--- Provided data Enclosed Below ---

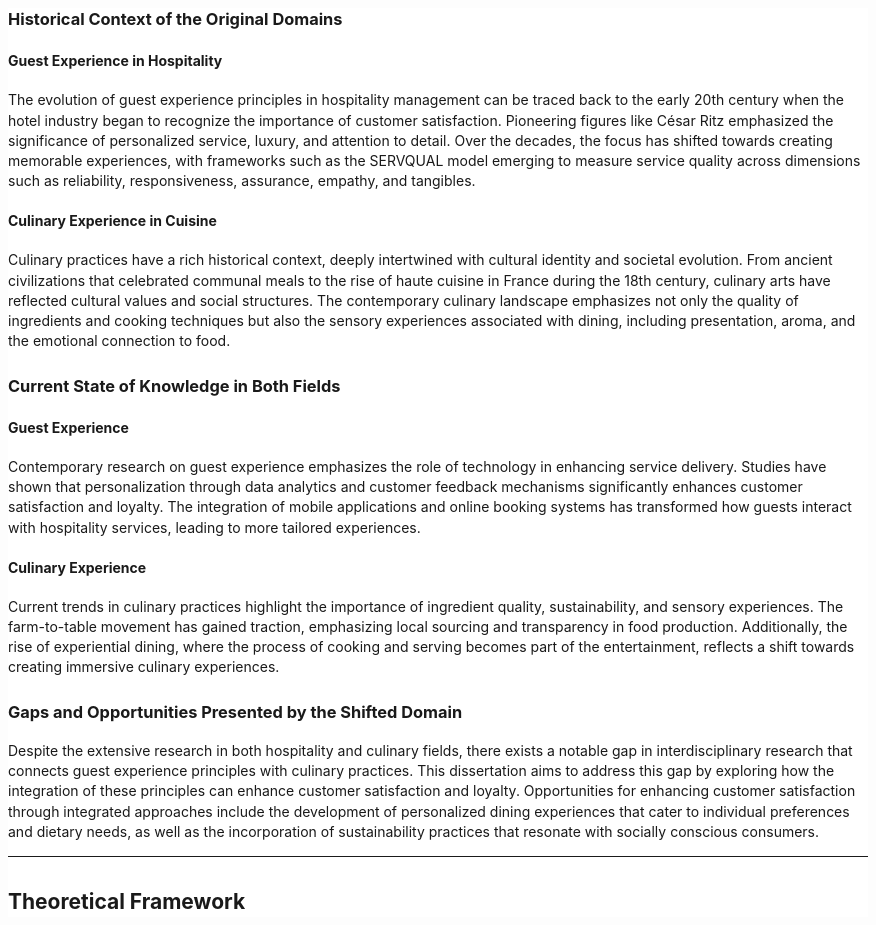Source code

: ### Historical Context of the Original Domains

#### Guest Experience in Hospitality

The evolution of guest experience principles in hospitality management can be traced back to the early 20th century when the hotel industry began to recognize the importance of customer satisfaction. Pioneering figures like César Ritz emphasized the significance of personalized service, luxury, and attention to detail. Over the decades, the focus has shifted towards creating memorable experiences, with frameworks such as the SERVQUAL model emerging to measure service quality across dimensions such as reliability, responsiveness, assurance, empathy, and tangibles.

#### Culinary Experience in Cuisine

Culinary practices have a rich historical context, deeply intertwined with cultural identity and societal evolution. From ancient civilizations that celebrated communal meals to the rise of haute cuisine in France during the 18th century, culinary arts have reflected cultural values and social structures. The contemporary culinary landscape emphasizes not only the quality of ingredients and cooking techniques but also the sensory experiences associated with dining, including presentation, aroma, and the emotional connection to food.

### Current State of Knowledge in Both Fields

#### Guest Experience

Contemporary research on guest experience emphasizes the role of technology in enhancing service delivery. Studies have shown that personalization through data analytics and customer feedback mechanisms significantly enhances customer satisfaction and loyalty. The integration of mobile applications and online booking systems has transformed how guests interact with hospitality services, leading to more tailored experiences.

#### Culinary Experience

Current trends in culinary practices highlight the importance of ingredient quality, sustainability, and sensory experiences. The farm-to-table movement has gained traction, emphasizing local sourcing and transparency in food production. Additionally, the rise of experiential dining, where the process of cooking and serving becomes part of the entertainment, reflects a shift towards creating immersive culinary experiences.

### Gaps and Opportunities Presented by the Shifted Domain

Despite the extensive research in both hospitality and culinary fields, there exists a notable gap in interdisciplinary research that connects guest experience principles with culinary practices. This dissertation aims to address this gap by exploring how the integration of these principles can enhance customer satisfaction and loyalty. Opportunities for enhancing customer satisfaction through integrated approaches include the development of personalized dining experiences that cater to individual preferences and dietary needs, as well as the incorporation of sustainability practices that resonate with socially conscious consumers.

---

## Theoretical Framework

--- End of Enclosed Provided data ---

The task
Show each line in the data where the string "Current" appears.

Solution for this task
### Current State of Knowledge in Both Fields
Current trends in culinary practices highlight the importance of ingredient quality, sustainability, and sensory experiences. The farm-to-table movement has gained traction, emphasizing local sourcing and transparency in food production. Additionally, the rise of experiential dining, where the process of cooking and serving becomes part of the entertainment, reflects a shift towards creating immersive culinary experiences.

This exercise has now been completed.